Gebundene Ausgabe: 224 Seiten
Verlag: cbj (9. Februar 2015)
Sprache: Deutsch
ISBN-10: 3570171086
ISBN-13: 978-3570171080
Vom Hersteller empfohlenes Alter: Ab 12 Jahren
D: 16,99 Euro
Inhalt:
Längst ist das lebenslustige jüdische Mädchen, das sich zwei Jahre lang in der Prinsengracht zu Amsterdam vor den Nazis verstecken konnte und dort Tagebuch führte, zu einer Ikone erstarrt und geistert als Lernstoff durch die Klassenzimmer Deutschlands. Waldtraut Lewin wagt es, das Denkmal von seinem Sockel und Anne in unsere Welt zu holen, um sie besser kennenzulernen. Bei ihrer fiktiven Begegnung lässt sie Anne staunen über das, was sich in den siebzig Jahren seit ihrem Tod verändert hat. Und erzählt ihr vom Staat Israel oder vom neuen Deutschland, in dem Juden leben dürfen und Menschen gegen Rechtsradikalismus auf die Straße gehen. Zusammen wagen sie den Blick von heute auf das Gestern und das Morgen.
Die Autorin:
Waldtraut Lewin, geboren 1937, studierte Germanistik und Theaterwissenschaft in Berlin und arbeitete als Opernübersetzerin, Dramaturgin und Regisseurin zunächst am Landestheater Halle und dann am Volkstheater Rostock. Seit 1978 arbeitet sie als freischaffende Autorin von Romanen, Hörspielen und Drehbüchern, für die sie zahlreiche Auszeichnungen erhielt.
Rezension:
Dieses Buch ist ein gewagtes Experiment. Es zeugt von Mut, Fantasie, ein wenig Naivität und dem großen Wunsch, Heranwachsenden die geschichtlichen Ereignisse des Holocausts und der Probleme der Juden im Staate Israel näher zu bringen. Sicher ein ungewöhnlicher Weg, doch ich denke, dass es Waldtraut Lewin mit ihrer ganz speziellen Art schafft, einen großen Teil der Leser von „Wenn du jetzt bei mir wärst“ zu erreichen. Und wenn nur ein wenig Interesse oder Neugierde geweckt wird, dann ist dies schon ein erster Schritt in die richtige Richtung.

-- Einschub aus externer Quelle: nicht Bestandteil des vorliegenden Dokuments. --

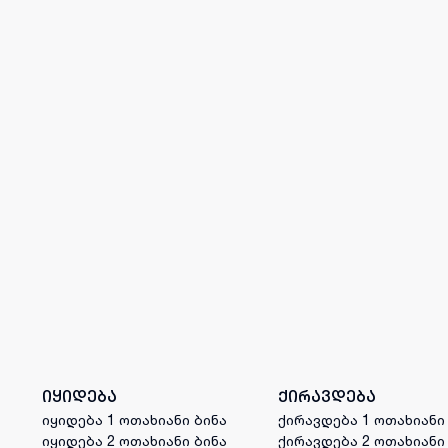
იყიდება
ქირავდება
იყიდება 1 ოთახიანი ბინა
ქირავდება 1 ოთახიანი
იყიდება 2 ოთახიანი ბინა
ქირავდება 2 ოთახიანი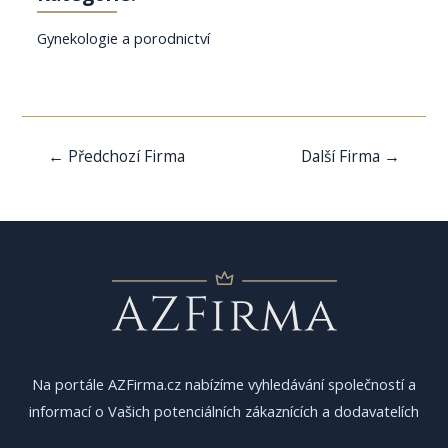
Gynekologie a porodnictví
Navigace
←
Předchozí Firma
Další Firma
→
pro
příspěvek
Na portále AZFirma.cz nabízíme vyhledávání společností a
informací o Vašich potenciálních zákaznících a dodavatelích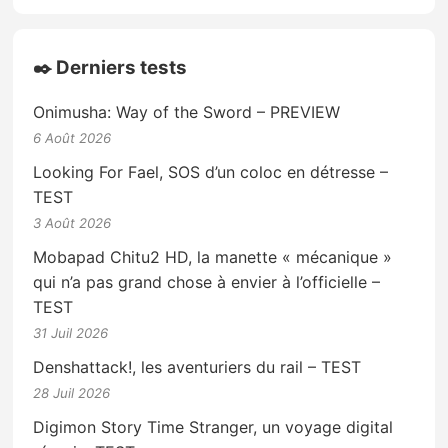
✒️ Derniers tests
Onimusha: Way of the Sword – PREVIEW
6 Août 2026
Looking For Fael, SOS d’un coloc en détresse –
TEST
3 Août 2026
Mobapad Chitu2 HD, la manette « mécanique »
qui n’a pas grand chose à envier à l’officielle –
TEST
31 Juil 2026
Denshattack!, les aventuriers du rail – TEST
28 Juil 2026
Digimon Story Time Stranger, un voyage digital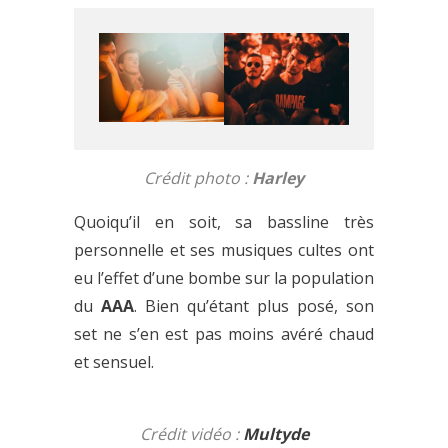
Crédit photo :
Harley
Quoiqu’il en soit, sa bassline très
personnelle et ses musiques cultes ont
eu l’effet d’une bombe sur la population
du
AAA
. Bien qu’étant plus posé, son
set ne s’en est pas moins avéré chaud
et sensuel.
Crédit vidéo :
Multyde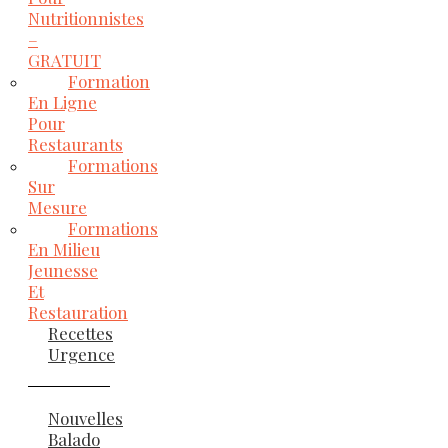
Nutritionnistes
–
GRATUIT
Formation
En Ligne
Pour
Restaurants
Formations
Sur
Mesure
Formations
En Milieu
Jeunesse
Et
Restauration
Recettes
Urgence
Nouvelles
Balado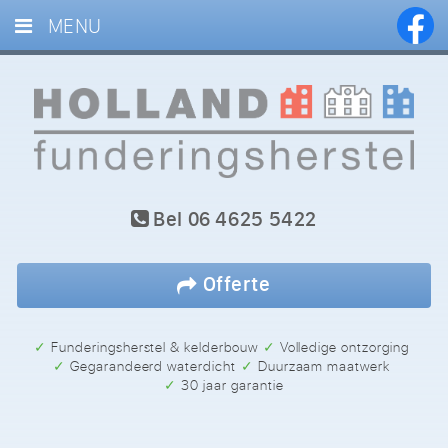
MENU
HOME
DIENSTEN
PROJECTEN
BLOG
Bel
06 4625 5422
REFERENTIES
CONTACT
Offerte
✓ Funderingsherstel & kelderbouw
✓ Volledige ontzorging
✓ Gegarandeerd waterdicht
✓ Duurzaam maatwerk
✓ 30 jaar garantie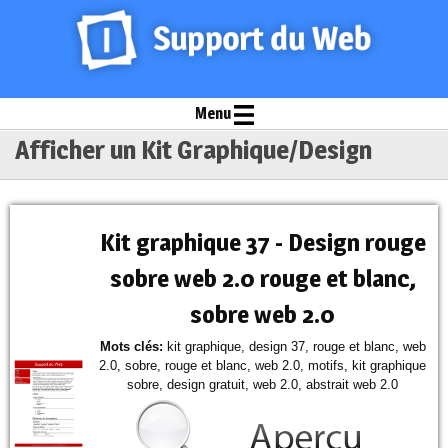
Menu
Afficher un Kit Graphique/Design
Kit graphique 37 - Design rouge
sobre web 2.0 rouge et blanc,
sobre web 2.0
Mots clés:
kit graphique, design 37, rouge et blanc, web
2.0, sobre, rouge et blanc, web 2.0, motifs, kit graphique
sobre, design gratuit, web 2.0, abstrait web 2.0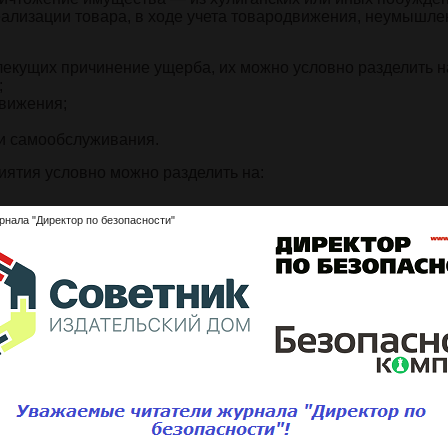
ализации товара, в ходе учета товародвижения, неумышле
лекущих причинение ущерба, их можно условно разделить н
;
движения;
ми самообслуживания.
иятия условно можно разделить на:
рнала "Директор по безопасности"
ия.
местить материал о классификации ущерба целиком, поэто
иях. За основу мы возьмем последний вариант классифика
ие на подгруппы, соответствующие предшествующим
будет происходить в рамках представления о «внутренней»,
ричинения ущерба. Тактику действий сотрудников торговог
матривать не будем, поскольку это отдельный вопрос. Ост
 или иных ситуаций с точки зрения их учета как фактов
едприятию.
ид ущерба многими ошибочно расценивается как основной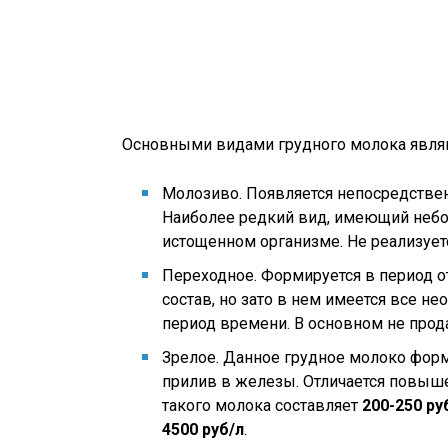
Основными видами грудного молока явля
Молозиво. Появляется непосредственн
Наиболее редкий вид, имеющий небо
истощенном организме. Не реализует
Переходное. Формируется в период о
состав, но зато в нем имеется все н
период времени. В основном не прода
Зрелое. Данное грудное молоко форм
прилив в железы. Отличается повыш
такого молока составляет
200-250 ру
4500 руб/л
.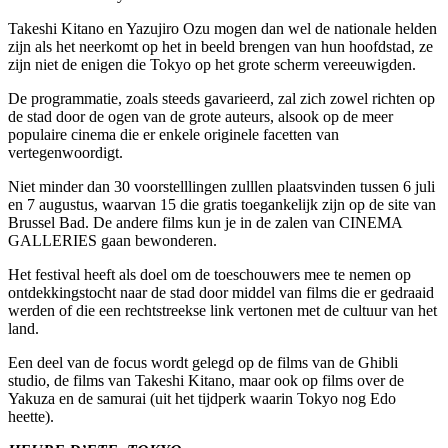
Takeshi Kitano en Yazujiro Ozu mogen dan wel de nationale helden
zijn als het neerkomt op het in beeld brengen van hun hoofdstad, ze
zijn niet de enigen die Tokyo op het grote scherm vereeuwigden.
De programmatie, zoals steeds gavarieerd, zal zich zowel richten op
de stad door de ogen van de grote auteurs, alsook op de meer
populaire cinema die er enkele originele facetten van
vertegenwoordigt.
Niet minder dan 30 voorstelllingen zulllen plaatsvinden tussen 6 juli
en 7 augustus, waarvan 15 die gratis toegankelijk zijn op de site van
Brussel Bad. De andere films kun je in de zalen van CINEMA
GALLERIES gaan bewonderen.
Het festival heeft als doel om de toeschouwers mee te nemen op
ontdekkingstocht naar de stad door middel van films die er gedraaid
werden of die een rechtstreekse link vertonen met de cultuur van het
land.
Een deel van de focus wordt gelegd op de films van de Ghibli
studio, de films van Takeshi Kitano, maar ook op films over de
Yakuza en de samurai (uit het tijdperk waarin Tokyo nog Edo
heette).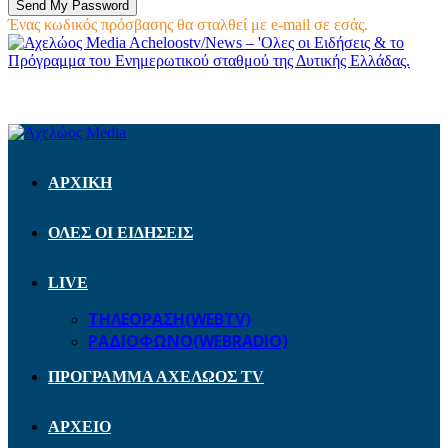
Ένας κωδικός πρόσβασης θα σταλθεί με e-mail σε εσάς.
Acheloostv/News – 'Ολες οι Ειδήσεις & το
Πρόγραμμα του Ενημερωτικού σταθμού της Δυτικής Ελλάδας.
ΑΡΧΙΚΗ
ΟΛΕΣ ΟΙ ΕΙΔΗΣΕΙΣ
LIVE
ΤΗΛΕΟΡΑΣΗ(WEBTV)
ΡΑΔΙΟΦΩΝΟ(WEBRADIO)
ΠΡΟΓΡΑΜΜΑ ΑΧΕΛΩΟΣ TV
ΑΡΧΕΙΟ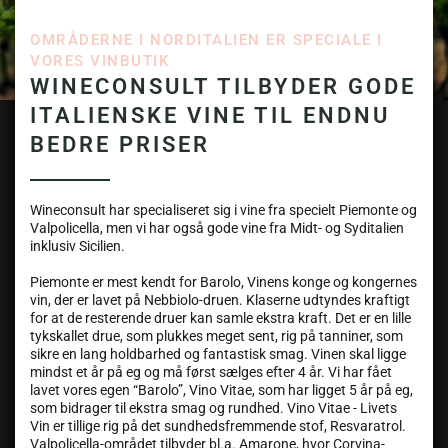
OMRÅDERNE I NORDITALIEN ER SPECIALE I
VORES VINBUTIK
WINECONSULT TILBYDER GODE
ITALIENSKE VINE TIL ENDNU
BEDRE PRISER
Wineconsult har specialiseret sig i vine fra specielt Piemonte og
Valpolicella, men vi har også gode vine fra Midt- og Syditalien
inklusiv Sicilien.
Piemonte er mest kendt for Barolo, Vinens konge og kongernes
vin, der er lavet på Nebbiolo-druen. Klaserne udtyndes kraftigt
for at de resterende druer kan samle ekstra kraft. Det er en lille
tykskallet drue, som plukkes meget sent, rig på tanniner, som
sikre en lang holdbarhed og fantastisk smag. Vinen skal ligge
mindst et år på eg og må først sælges efter 4 år. Vi har fået
lavet vores egen “Barolo”, Vino Vitae, som har ligget 5 år på eg,
som bidrager til ekstra smag og rundhed. Vino Vitae - Livets
Vin er tillige rig på det sundhedsfremmende stof, Resvaratrol.
Valpolicella-området tilbyder bl.a. Amarone, hvor Corvina-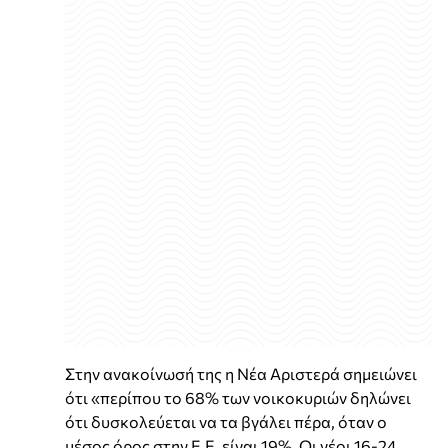
Στην ανακοίνωσή της η Νέα Αριστερά σημειώνει
ότι «περίπου το 68% των νοικοκυριών δηλώνει
ότι δυσκολεύεται να τα βγάλει πέρα, όταν ο
μέσος όρος στην Ε.Ε. είναι 19%. Οι νέοι 16-24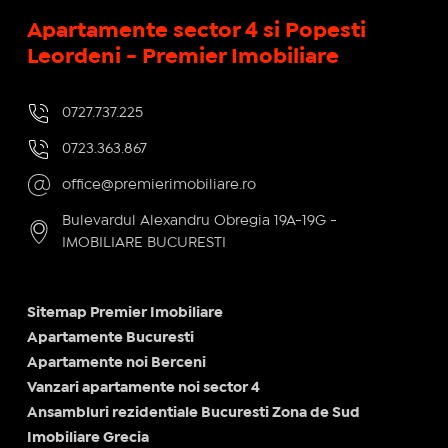
Apartamente sector 4 si Popesti
Leordeni - Premier Imobiliare
0727.737.225
0723.363.867
office@premierimobiliare.ro
Bulevardul Alexandru Obregia 19A-19G -
IMOBILIARE BUCURESTI
Sitemap Premier Imobiliare
Apartamente Bucuresti
Apartamente noi Berceni
Vanzari apartamente noi sector 4
Ansambluri rezidentiale Bucuresti Zona de Sud
Imobiliare Grecia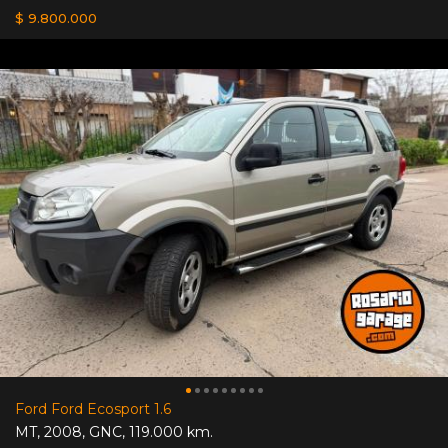
$ 9.800.000
Ford Ford Ecosport 1.6
MT
,
2008
,
GNC
,
119.000 km.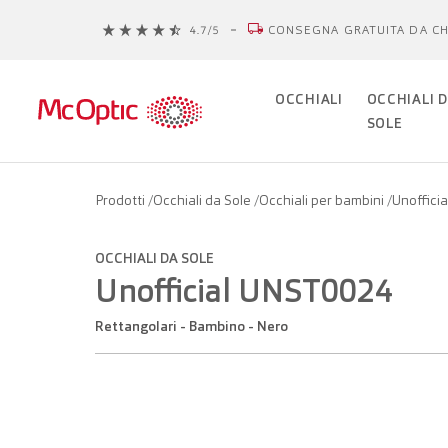
CONSEGNA GRATUITA DA CH
OCCHIALI
OCCHIALI 
SOLE
Prodotti
/
Occhiali da Sole
/
Occhiali per bambini
/
Unoffici
OCCHIALI DA SOLE
Unofficial UNST0024
Rettangolari - Bambino - Nero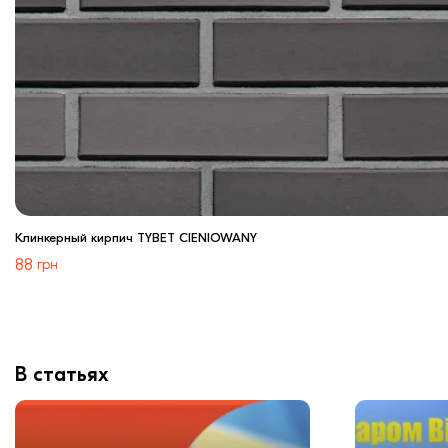
Клинкерный кирпич TYBET CIENIOWANY
88
грн
В статьях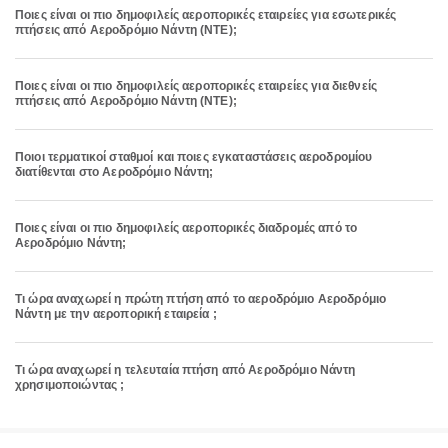
Ποιες είναι οι πιο δημοφιλείς αεροπορικές εταιρείες για εσωτερικές
πτήσεις από Αεροδρόμιο Νάντη (NTE);
Ποιες είναι οι πιο δημοφιλείς αεροπορικές εταιρείες για διεθνείς
πτήσεις από Αεροδρόμιο Νάντη (NTE);
Ποιοι τερματικοί σταθμοί και ποιες εγκαταστάσεις αεροδρομίου
διατίθενται στο Αεροδρόμιο Νάντη;
Ποιες είναι οι πιο δημοφιλείς αεροπορικές διαδρομές από το
Αεροδρόμιο Νάντη;
Τι ώρα αναχωρεί η πρώτη πτήση από το αεροδρόμιο Αεροδρόμιο
Νάντη με την αεροπορική εταιρεία ;
Τι ώρα αναχωρεί η τελευταία πτήση από Αεροδρόμιο Νάντη
χρησιμοποιώντας ;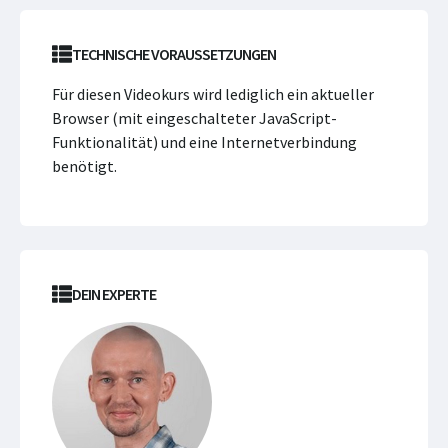
TECHNISCHE VORAUSSETZUNGEN
Für diesen Videokurs wird lediglich ein aktueller
Browser (mit eingeschalteter JavaScript-
Funktionalität) und eine Internetverbindung
benötigt.
DEIN EXPERTE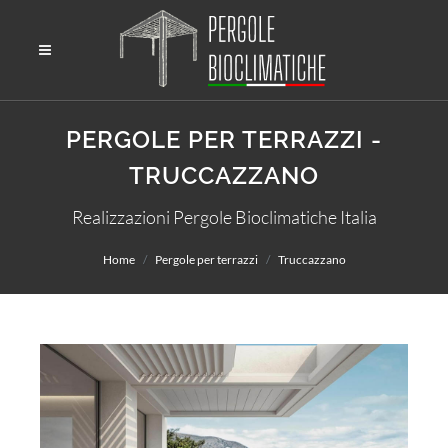
PERGOLE PER TERRAZZI -
TRUCCAZZANO
Realizzazioni Pergole Bioclimatiche Italia
Home
Pergole per terrazzi
Truccazzano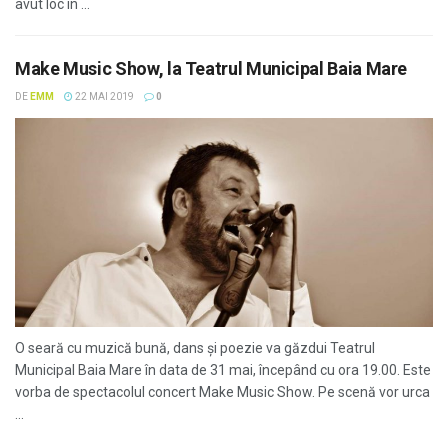
avut loc în ...
Make Music Show, la Teatrul Municipal Baia Mare
DE
EMM
22 MAI 2019
0
O seară cu muzică bună, dans și poezie va găzdui Teatrul
Municipal Baia Mare în data de 31 mai, începând cu ora 19.00. Este
vorba de spectacolul concert Make Music Show. Pe scenă vor urca
...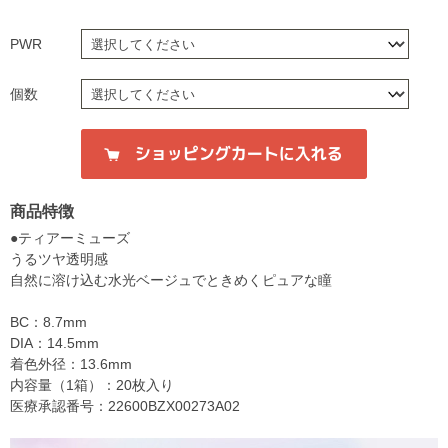
PWR
個数
商品特徴
●ティアーミューズ
うるツヤ透明感
自然に溶け込む水光ベージュでときめくピュアな瞳
BC：8.7mm
DIA：14.5mm
着色外径：13.6mm
内容量（1箱）：20枚入り
医療承認番号：22600BZX00273A02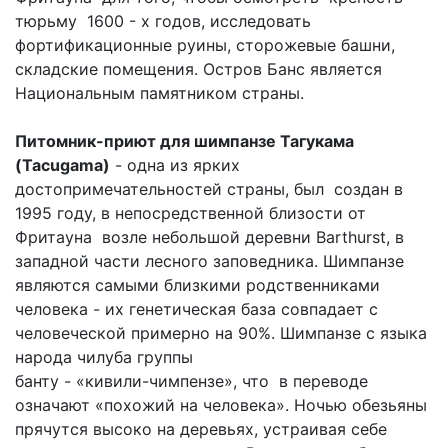
тюрьму 1600 - х годов, исследовать
фортификационные руины, сторожевые башни,
складские помещения. Остров Банс является
Национальным памятником страны.
Питомник-приют для шимпанзе Тагукама
(Tacugama)
- одна из ярких
достопримечательностей страны, был создан в
1995 году, в непосредственной близости от
Фритауна возле небольшой деревни Barthurst, в
западной части лесного заповедника. Шимпанзе
являются самыми близкими родственниками
человека - их генетическая база совпадает с
человеческой примерно на 90%. Шимпанзе с языка
народа чилуба группы
банту - «кивили-чимпензе», что в переводе
означают «похожий на человека». Ночью обезьяны
прячутся высоко на деревьях, устраивая себе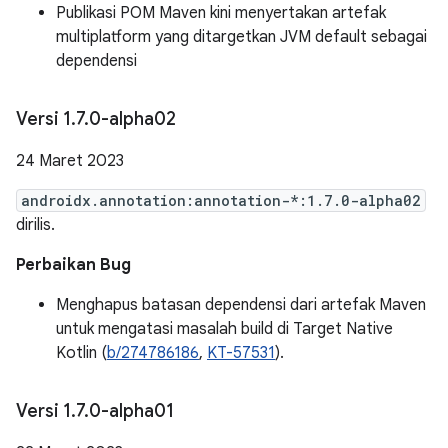
Publikasi POM Maven kini menyertakan artefak
multiplatform yang ditargetkan JVM default sebagai
dependensi
Versi 1
.
7
.
0-alpha02
24 Maret 2023
androidx.annotation:annotation-*:1.7.0-alpha02
dirilis.
Perbaikan Bug
Menghapus batasan dependensi dari artefak Maven
untuk mengatasi masalah build di Target Native
Kotlin (
b/274786186
,
KT-57531
).
Versi 1
.
7
.
0-alpha01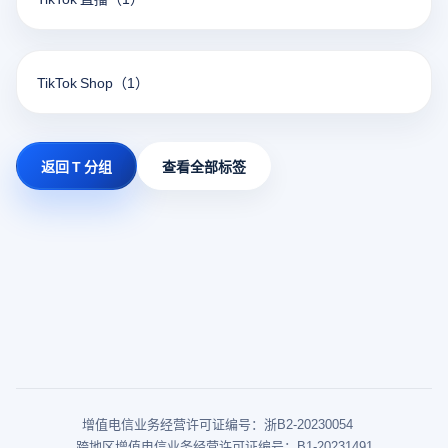
TikTok Shop
（1）
返回 T 分组
查看全部标签
增值电信业务经营许可证编号：浙B2-20230054
跨地区增值电信业务经营许可证编号：B1-20231491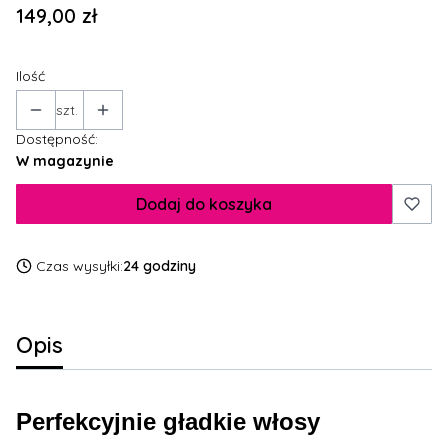
Cena
149,00 zł
Ilość
szt.
Dostępność:
W magazynie
Dodaj do koszyka
Czas wysyłki:
24 godziny
Opis
Perfekcyjnie gładkie włosy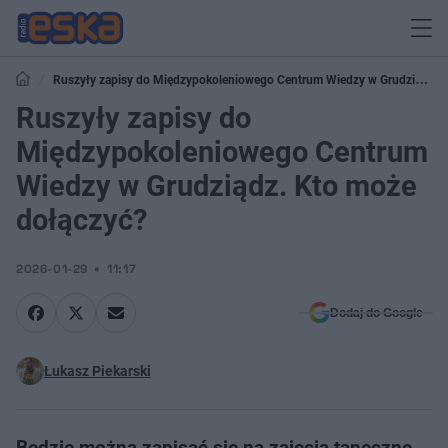
Ruszyły zapisy do Międzypokoleniowego Centrum Wiedzy w Grudziądz.
Kto może dołączyć?
Ruszyły zapisy do
Międzypokoleniowego Centrum
Wiedzy w Grudziądz. Kto może
dołączyć?
2026-01-29
11:17
Dodaj do Google
Łukasz Piekarski
​Będzie można zapisać się na zajęcia taneczne,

An dem Namen Anne Frank kommt niemand vorbei und egal ob man das Buch gelesen hat oder nicht, „Das Tagebuch der Anne Frank“ ist jedem zumindest vom Namen her ein Begriff. Dennoch liegen die darin geschilderten Erlebnisse in der Vergangenheit. Nicht jeder möchte mit dieser Vergangenheit konfrontiert werden bzw. sich damit beschäftigen. Wie also kann man das sich so immer mehr sich einschleichende Vergessen verhindern?
In Situationen, in den denen wir unsere Handlungen und die daraus resultierenden Ereignisse nicht mehr ändern können, steht immer wieder eine Frage im Raum: „Was wäre wenn…?“
Genau an diesem Punkt greift Waldtraut Lewin an und versucht uns auf eine mystisch wirkende, warmherzige Art das Mädchen Anne Frank näher zu bringen. Eine Anne Frank mit den Hoffnungen und Wünschen eines heranwachsenden Mädchens, aber mit den Erfahrungen einer alten Frau. Dickköpfig, eigensinnig, voller Wissensdurst und Lebensfreude begibt sich dieses besondere Mädchen auf Entdeckungsreise.
Die Autorin nimmt uns mit auf eine geschichtliche Reise. Wir wagen einen erneuten Blick auf die Situation der Juden zu Zeiten des Krieges, aber auch auf ihr Leben nach dem Krieg. Diese Einblicke fand ich sehr interessant. Die Reise nach Israel und die sich daraus ergebenden Möglichkeiten für den Ablauf der Geschichte barg recht viel Potential, sagte mir in der Gesamtheit betrachtet aber nicht hundertprozentig zu. Mir erfolgte an diesem Punkt die Betrachtung des Ganzen zu leicht und einseitig.
Ich hatte das Vergnügen einem Interview sowie einer kurzen Lesung von Waldtraut Lewin auf der Leipziger Buchmesse folgen zu dürfen. Mich hat ihre Art tief beeindruckt.
Die von ihr geschriebenen Zeilen, in der ihr eigenen Art und Weise vorgetragen zu hören, birgt einen besonderen Zauber. Ein von ihr eingelesenes Hörbuch würde seine Wirkung nicht verfehlen.
Fazit:
Ein gewagter ungewöhnlicher Blick zurück auf den Holocaust, der hoffentlich dem ein oder anderen mehr die Augen öffnet.